**Directions:**
a. In the passage on globalization and religion, what three phenomena did Robertson suggest could be placed in the context of globalization?
b. Retype the stretch of the passage on globalization and religion from "In an early" through "in both directions.", keeping every word and mark the same.
+++ Source document +++
In an early formulation of the globalization argument, Robertson suggested that several significant phenomena could be placed in this context: growing church-state tensions, the rise of new religious movements (NRMs) and the spread of fundamentalism. Then, Robertson suggested that the release from 'life in society' provided by globalization generates concerns about world order, but also about human identity and selfhood. Growing out of these, he predicted increasing conflict on a 'civil religion' axis, in which movements such as the fundamentalist New Right in the USA try to establish their world-view as the civil religion of America. Such concerns, especially when they are seen in tension with 'world civil religion' problems-the survival of the planet, for example-would, he thought, lead to new religion-politics interactions, in both directions.
Robertson was, and is, a good guide. Since the mid-1980s a number of studies has appeared, examining the growth of globalized fundamentalisms. How they are understood depends partly on one's view of the relation of modernity to globalization. If globalization is seen as a product of modernity (as, for instance, Giddens understands it 11990]), then the spread of the latter may be read as a threat to traditional social systems-notably, it is said, Iran-that then generates fundamentalistic reactions. If, on the other hand, the relation is reversed, such that modernity is seen as an outgrowth of increasing globality, to which Protestant Christianity contributed and contributes still, then the equation becomes more complex. It was Iran, after all, that provided some early fuel for the fire of secularization revisionism. Here was a country becoming more modern and more religious at one and the same time.
+++ Data +++
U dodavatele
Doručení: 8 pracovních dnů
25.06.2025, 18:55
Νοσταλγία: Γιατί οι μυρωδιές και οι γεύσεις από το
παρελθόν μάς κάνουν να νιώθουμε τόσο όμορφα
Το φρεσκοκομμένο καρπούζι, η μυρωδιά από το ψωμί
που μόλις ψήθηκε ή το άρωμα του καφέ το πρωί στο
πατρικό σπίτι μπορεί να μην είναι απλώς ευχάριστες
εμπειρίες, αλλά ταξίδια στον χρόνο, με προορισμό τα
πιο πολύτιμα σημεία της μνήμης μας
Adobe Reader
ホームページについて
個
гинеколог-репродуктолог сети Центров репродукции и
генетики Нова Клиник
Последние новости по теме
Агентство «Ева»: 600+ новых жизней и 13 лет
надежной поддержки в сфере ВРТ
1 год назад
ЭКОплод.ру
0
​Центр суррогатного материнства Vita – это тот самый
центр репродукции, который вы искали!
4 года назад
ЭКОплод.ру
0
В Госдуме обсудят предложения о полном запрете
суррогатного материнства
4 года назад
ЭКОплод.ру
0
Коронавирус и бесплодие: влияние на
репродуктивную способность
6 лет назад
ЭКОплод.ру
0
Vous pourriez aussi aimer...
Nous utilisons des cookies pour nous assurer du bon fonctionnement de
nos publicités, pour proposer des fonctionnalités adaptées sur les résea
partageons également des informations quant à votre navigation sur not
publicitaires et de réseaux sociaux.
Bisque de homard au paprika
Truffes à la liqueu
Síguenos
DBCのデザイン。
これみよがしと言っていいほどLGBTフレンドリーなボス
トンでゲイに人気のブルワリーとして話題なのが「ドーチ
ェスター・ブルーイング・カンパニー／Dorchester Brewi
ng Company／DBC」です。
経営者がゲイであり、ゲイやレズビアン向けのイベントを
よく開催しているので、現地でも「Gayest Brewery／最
+++
**Answers by task:**
a. Growing church-state tensions, the rise of new religious movements (NRMs), and the spread of fundamentalism.

b.
In an early formulation of the globalization argument, Robertson suggested that several significant phenomena could be placed in this context: growing church-state tensions, the rise of new religious movements (NRMs) and the spread of fundamentalism. Then, Robertson suggested that the release from 'life in society' provided by globalization generates concerns about world order, but also about human identity and selfhood. Growing out of these, he predicted increasing conflict on a 'civil religion' axis, in which movements such as the fundamentalist New Right in the USA try to establish their world-view as the civil religion of America. Such concerns, especially when they are seen in tension with 'world civil religion' problems-the survival of the planet, for example-would, he thought, lead to new religion-politics interactions, in both directions.